[Work required]:
Once the data has been read, print it back in full, exactly.

[Dataset excerpts]:

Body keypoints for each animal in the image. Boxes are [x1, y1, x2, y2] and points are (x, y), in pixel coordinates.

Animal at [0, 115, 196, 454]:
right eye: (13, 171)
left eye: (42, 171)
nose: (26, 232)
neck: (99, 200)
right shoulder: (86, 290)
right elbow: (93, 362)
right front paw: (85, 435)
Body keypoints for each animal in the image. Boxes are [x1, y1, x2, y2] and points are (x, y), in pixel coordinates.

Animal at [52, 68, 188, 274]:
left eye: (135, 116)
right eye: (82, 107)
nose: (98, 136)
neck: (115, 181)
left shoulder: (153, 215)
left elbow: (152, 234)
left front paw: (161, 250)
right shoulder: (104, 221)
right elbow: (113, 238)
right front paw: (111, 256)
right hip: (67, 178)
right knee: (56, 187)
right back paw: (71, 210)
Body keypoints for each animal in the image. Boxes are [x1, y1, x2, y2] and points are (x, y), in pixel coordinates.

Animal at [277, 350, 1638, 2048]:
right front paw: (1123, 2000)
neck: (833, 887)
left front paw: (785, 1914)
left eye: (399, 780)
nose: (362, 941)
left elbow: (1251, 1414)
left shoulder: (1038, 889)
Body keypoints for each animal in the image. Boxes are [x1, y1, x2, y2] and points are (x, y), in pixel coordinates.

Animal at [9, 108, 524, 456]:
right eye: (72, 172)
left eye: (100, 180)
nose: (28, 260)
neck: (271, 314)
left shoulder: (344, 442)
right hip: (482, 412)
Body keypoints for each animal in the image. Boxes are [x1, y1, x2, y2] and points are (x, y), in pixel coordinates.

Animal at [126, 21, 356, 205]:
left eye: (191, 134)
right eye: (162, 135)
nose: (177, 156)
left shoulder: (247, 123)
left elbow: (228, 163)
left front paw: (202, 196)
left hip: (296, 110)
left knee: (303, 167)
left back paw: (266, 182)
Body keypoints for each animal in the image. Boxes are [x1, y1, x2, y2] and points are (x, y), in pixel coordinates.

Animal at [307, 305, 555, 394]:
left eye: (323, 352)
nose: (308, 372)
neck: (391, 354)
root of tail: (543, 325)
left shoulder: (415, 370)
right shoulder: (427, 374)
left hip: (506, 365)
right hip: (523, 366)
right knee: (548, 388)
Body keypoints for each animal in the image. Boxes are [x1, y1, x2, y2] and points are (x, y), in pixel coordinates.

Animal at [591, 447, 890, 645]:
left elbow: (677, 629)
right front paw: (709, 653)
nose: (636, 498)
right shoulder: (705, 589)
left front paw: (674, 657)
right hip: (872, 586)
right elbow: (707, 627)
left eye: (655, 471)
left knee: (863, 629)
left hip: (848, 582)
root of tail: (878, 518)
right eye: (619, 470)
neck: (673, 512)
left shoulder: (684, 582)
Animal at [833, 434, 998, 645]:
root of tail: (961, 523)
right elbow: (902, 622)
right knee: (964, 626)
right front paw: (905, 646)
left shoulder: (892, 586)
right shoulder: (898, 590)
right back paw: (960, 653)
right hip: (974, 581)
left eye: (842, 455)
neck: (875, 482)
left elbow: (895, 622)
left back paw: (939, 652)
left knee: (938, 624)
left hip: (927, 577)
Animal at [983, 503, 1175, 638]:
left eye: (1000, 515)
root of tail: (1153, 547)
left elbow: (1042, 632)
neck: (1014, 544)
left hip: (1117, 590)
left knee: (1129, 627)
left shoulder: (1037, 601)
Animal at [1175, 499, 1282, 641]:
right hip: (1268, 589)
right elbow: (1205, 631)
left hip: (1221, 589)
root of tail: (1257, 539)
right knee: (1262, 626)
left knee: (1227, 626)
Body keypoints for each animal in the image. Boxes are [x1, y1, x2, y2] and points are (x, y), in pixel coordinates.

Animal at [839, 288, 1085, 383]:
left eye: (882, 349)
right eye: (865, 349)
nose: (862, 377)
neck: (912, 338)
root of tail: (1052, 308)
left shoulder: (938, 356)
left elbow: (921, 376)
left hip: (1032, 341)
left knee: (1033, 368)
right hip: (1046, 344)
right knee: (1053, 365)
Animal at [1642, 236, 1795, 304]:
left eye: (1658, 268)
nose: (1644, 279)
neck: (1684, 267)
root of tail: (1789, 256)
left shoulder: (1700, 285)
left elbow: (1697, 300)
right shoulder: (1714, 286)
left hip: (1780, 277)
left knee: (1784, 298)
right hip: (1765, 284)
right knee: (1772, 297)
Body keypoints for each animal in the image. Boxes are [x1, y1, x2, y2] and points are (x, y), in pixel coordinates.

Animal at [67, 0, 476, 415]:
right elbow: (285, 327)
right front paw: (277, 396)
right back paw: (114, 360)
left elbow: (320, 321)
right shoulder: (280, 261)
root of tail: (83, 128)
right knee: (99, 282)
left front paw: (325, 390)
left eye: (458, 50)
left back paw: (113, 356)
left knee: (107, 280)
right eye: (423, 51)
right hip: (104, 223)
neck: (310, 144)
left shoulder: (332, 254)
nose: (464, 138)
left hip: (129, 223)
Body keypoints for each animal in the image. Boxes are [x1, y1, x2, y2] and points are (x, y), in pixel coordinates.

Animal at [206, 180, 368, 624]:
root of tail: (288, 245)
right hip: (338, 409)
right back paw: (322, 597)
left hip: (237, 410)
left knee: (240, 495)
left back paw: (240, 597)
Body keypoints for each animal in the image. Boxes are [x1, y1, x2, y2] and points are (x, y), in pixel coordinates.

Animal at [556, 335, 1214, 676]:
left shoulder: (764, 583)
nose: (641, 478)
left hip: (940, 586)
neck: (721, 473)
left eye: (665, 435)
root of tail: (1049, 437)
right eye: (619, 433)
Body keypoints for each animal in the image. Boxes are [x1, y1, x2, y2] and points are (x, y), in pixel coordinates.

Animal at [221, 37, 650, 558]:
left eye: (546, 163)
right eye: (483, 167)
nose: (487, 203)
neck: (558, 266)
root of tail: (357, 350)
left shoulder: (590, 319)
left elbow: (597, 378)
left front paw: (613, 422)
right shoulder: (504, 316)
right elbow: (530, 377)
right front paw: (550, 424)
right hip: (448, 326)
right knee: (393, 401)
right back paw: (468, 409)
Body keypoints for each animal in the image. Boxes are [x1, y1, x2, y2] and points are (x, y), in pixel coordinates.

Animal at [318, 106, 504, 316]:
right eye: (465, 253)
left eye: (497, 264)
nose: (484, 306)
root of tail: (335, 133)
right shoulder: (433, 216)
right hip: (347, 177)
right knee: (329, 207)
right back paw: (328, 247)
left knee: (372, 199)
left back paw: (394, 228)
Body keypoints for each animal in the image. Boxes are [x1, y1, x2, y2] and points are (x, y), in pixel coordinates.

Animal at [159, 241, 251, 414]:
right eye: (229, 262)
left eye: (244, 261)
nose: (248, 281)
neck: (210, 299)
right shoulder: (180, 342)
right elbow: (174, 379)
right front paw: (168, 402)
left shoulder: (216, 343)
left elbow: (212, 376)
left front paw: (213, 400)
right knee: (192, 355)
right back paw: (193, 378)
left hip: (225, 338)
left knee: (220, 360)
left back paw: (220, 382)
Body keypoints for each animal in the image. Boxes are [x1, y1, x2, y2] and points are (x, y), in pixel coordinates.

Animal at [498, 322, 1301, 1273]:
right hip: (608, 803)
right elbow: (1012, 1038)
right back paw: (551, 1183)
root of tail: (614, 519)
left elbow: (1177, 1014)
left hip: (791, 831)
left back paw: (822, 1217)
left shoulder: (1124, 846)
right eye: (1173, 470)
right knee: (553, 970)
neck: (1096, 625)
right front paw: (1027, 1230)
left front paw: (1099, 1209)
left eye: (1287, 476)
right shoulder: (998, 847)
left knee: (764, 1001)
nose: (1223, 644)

[Written response]:
Body keypoints for each animal in the image. Boxes are [x1, y1, x2, y2] and points are (x, y), in pixel coordinates.

Animal at [0, 115, 196, 454]:
right eye: (13, 171)
left eye: (42, 171)
nose: (26, 232)
neck: (99, 200)
right shoulder: (86, 290)
right elbow: (93, 362)
right front paw: (85, 435)
Body keypoints for each animal in the image. Boxes are [x1, y1, x2, y2] and points are (x, y), in pixel coordinates.

Animal at [52, 68, 188, 274]:
left eye: (135, 116)
right eye: (82, 107)
nose: (98, 136)
neck: (115, 181)
left shoulder: (153, 215)
left elbow: (152, 234)
left front paw: (161, 250)
right shoulder: (104, 221)
right elbow: (113, 238)
right front paw: (111, 256)
right hip: (67, 178)
right knee: (56, 187)
right back paw: (71, 210)
Body keypoints for each animal in the image. Boxes are [x1, y1, x2, y2] and points are (x, y), in pixel coordinates.

Animal at [277, 350, 1638, 2048]:
right front paw: (1123, 2000)
neck: (833, 887)
left front paw: (785, 1914)
left eye: (399, 780)
nose: (362, 941)
left elbow: (1251, 1414)
left shoulder: (1038, 889)
Body keypoints for each animal in the image. Boxes are [x1, y1, x2, y2] and points are (x, y), in pixel coordinates.

Animal at [9, 108, 524, 456]:
right eye: (72, 172)
left eye: (100, 180)
nose: (28, 260)
neck: (271, 314)
left shoulder: (344, 442)
right hip: (482, 412)
Body keypoints for each animal in the image. Boxes are [x1, y1, x2, y2] and points are (x, y), in pixel coordinates.

Animal at [126, 21, 356, 205]:
left eye: (191, 134)
right eye: (162, 135)
nose: (177, 156)
left shoulder: (247, 123)
left elbow: (228, 163)
left front paw: (202, 196)
left hip: (296, 110)
left knee: (303, 167)
left back paw: (266, 182)
Body keypoints for each animal in the image. Boxes are [x1, y1, x2, y2] and points are (x, y), in pixel coordinates.

Animal at [307, 305, 555, 394]:
left eye: (323, 352)
nose: (308, 372)
neck: (391, 354)
root of tail: (543, 325)
left shoulder: (415, 370)
right shoulder: (427, 374)
left hip: (506, 365)
right hip: (523, 366)
right knee: (548, 388)
Body keypoints for each animal in the image. Boxes are [x1, y1, x2, y2] and points are (x, y), in pixel coordinates.

Animal at [591, 447, 890, 645]:
left elbow: (677, 629)
right front paw: (709, 653)
nose: (636, 498)
right shoulder: (705, 589)
left front paw: (674, 657)
right hip: (872, 586)
right elbow: (707, 627)
left eye: (655, 471)
left knee: (863, 629)
left hip: (848, 582)
root of tail: (878, 518)
right eye: (619, 470)
neck: (673, 512)
left shoulder: (684, 582)
Animal at [833, 434, 998, 645]:
root of tail: (961, 523)
right elbow: (902, 622)
right knee: (964, 626)
right front paw: (905, 646)
left shoulder: (892, 586)
right shoulder: (898, 590)
right back paw: (960, 653)
right hip: (974, 581)
left eye: (842, 455)
neck: (875, 482)
left elbow: (895, 622)
left back paw: (939, 652)
left knee: (938, 624)
left hip: (927, 577)
Animal at [983, 503, 1175, 638]:
left eye: (1000, 515)
root of tail: (1153, 547)
left elbow: (1042, 632)
neck: (1014, 544)
left hip: (1117, 590)
left knee: (1129, 627)
left shoulder: (1037, 601)
Animal at [1175, 499, 1282, 641]:
right hip: (1268, 589)
right elbow: (1205, 631)
left hip: (1221, 589)
root of tail: (1257, 539)
right knee: (1262, 626)
left knee: (1227, 626)
Body keypoints for each animal in the image. Boxes are [x1, y1, x2, y2] and points are (x, y), in pixel coordinates.

Animal at [839, 288, 1085, 383]:
left eye: (882, 349)
right eye: (865, 349)
nose: (862, 377)
neck: (912, 338)
root of tail: (1052, 308)
left shoulder: (938, 356)
left elbow: (921, 376)
left hip: (1032, 341)
left knee: (1033, 368)
right hip: (1046, 344)
right knee: (1053, 365)
Animal at [1642, 236, 1795, 304]:
left eye: (1658, 268)
nose: (1644, 279)
neck: (1684, 267)
root of tail: (1789, 256)
left shoulder: (1700, 285)
left elbow: (1697, 300)
right shoulder: (1714, 286)
left hip: (1780, 277)
left knee: (1784, 298)
right hip: (1765, 284)
right knee: (1772, 297)
Body keypoints for each animal in the image. Boxes are [x1, y1, x2, y2] and points are (x, y), in pixel coordinates.

Animal at [67, 0, 476, 415]:
right elbow: (285, 327)
right front paw: (277, 396)
right back paw: (114, 360)
left elbow: (320, 321)
right shoulder: (280, 261)
root of tail: (83, 128)
right knee: (99, 282)
left front paw: (325, 390)
left eye: (458, 50)
left back paw: (113, 356)
left knee: (107, 280)
right eye: (423, 51)
right hip: (104, 223)
neck: (310, 144)
left shoulder: (332, 254)
nose: (464, 138)
left hip: (129, 223)
Body keypoints for each animal in the image. Boxes are [x1, y1, x2, y2] and points are (x, y), in pixel coordinates.

Animal at [206, 180, 368, 624]:
root of tail: (288, 245)
right hip: (338, 409)
right back paw: (322, 597)
left hip: (237, 410)
left knee: (240, 495)
left back paw: (240, 597)
Body keypoints for each animal in the image. Boxes are [x1, y1, x2, y2] and points are (x, y), in pixel coordinates.

Animal at [556, 335, 1214, 676]:
left shoulder: (764, 583)
nose: (641, 478)
left hip: (940, 586)
neck: (721, 473)
left eye: (665, 435)
root of tail: (1049, 437)
right eye: (619, 433)
Body keypoints for each animal in the image. Boxes are [x1, y1, x2, y2] and points are (x, y), in pixel coordinates.

Animal at [221, 37, 650, 558]:
left eye: (546, 163)
right eye: (483, 167)
nose: (487, 203)
neck: (558, 266)
root of tail: (357, 350)
left shoulder: (590, 319)
left elbow: (597, 378)
left front paw: (613, 422)
right shoulder: (504, 316)
right elbow: (530, 377)
right front paw: (550, 424)
right hip: (448, 326)
right knee: (393, 401)
right back paw: (468, 409)
Body keypoints for each animal in the image. Boxes are [x1, y1, x2, y2] and points are (x, y), in pixel coordinates.

Animal at [318, 106, 504, 316]:
right eye: (465, 253)
left eye: (497, 264)
nose: (484, 306)
root of tail: (335, 133)
right shoulder: (433, 216)
right hip: (347, 177)
right knee: (329, 207)
right back paw: (328, 247)
left knee: (372, 199)
left back paw: (394, 228)
Body keypoints for each animal in the image. Boxes are [x1, y1, x2, y2] and points are (x, y), in pixel coordinates.

Animal at [159, 241, 251, 414]:
right eye: (229, 262)
left eye: (244, 261)
nose: (248, 281)
neck: (210, 299)
right shoulder: (180, 342)
right elbow: (174, 379)
right front paw: (168, 402)
left shoulder: (216, 343)
left elbow: (212, 376)
left front paw: (213, 400)
right knee: (192, 355)
right back paw: (193, 378)
left hip: (225, 338)
left knee: (220, 360)
left back paw: (220, 382)
Body keypoints for each animal in the image. Boxes are [x1, y1, x2, y2] and points are (x, y), in pixel coordinates.

Animal at [498, 322, 1301, 1273]:
right hip: (608, 803)
right elbow: (1012, 1038)
right back paw: (551, 1183)
root of tail: (614, 519)
left elbow: (1177, 1014)
left hip: (791, 831)
left back paw: (822, 1217)
left shoulder: (1124, 846)
right eye: (1173, 470)
right knee: (553, 970)
neck: (1096, 625)
right front paw: (1027, 1230)
left front paw: (1099, 1209)
left eye: (1287, 476)
right shoulder: (998, 847)
left knee: (764, 1001)
nose: (1223, 644)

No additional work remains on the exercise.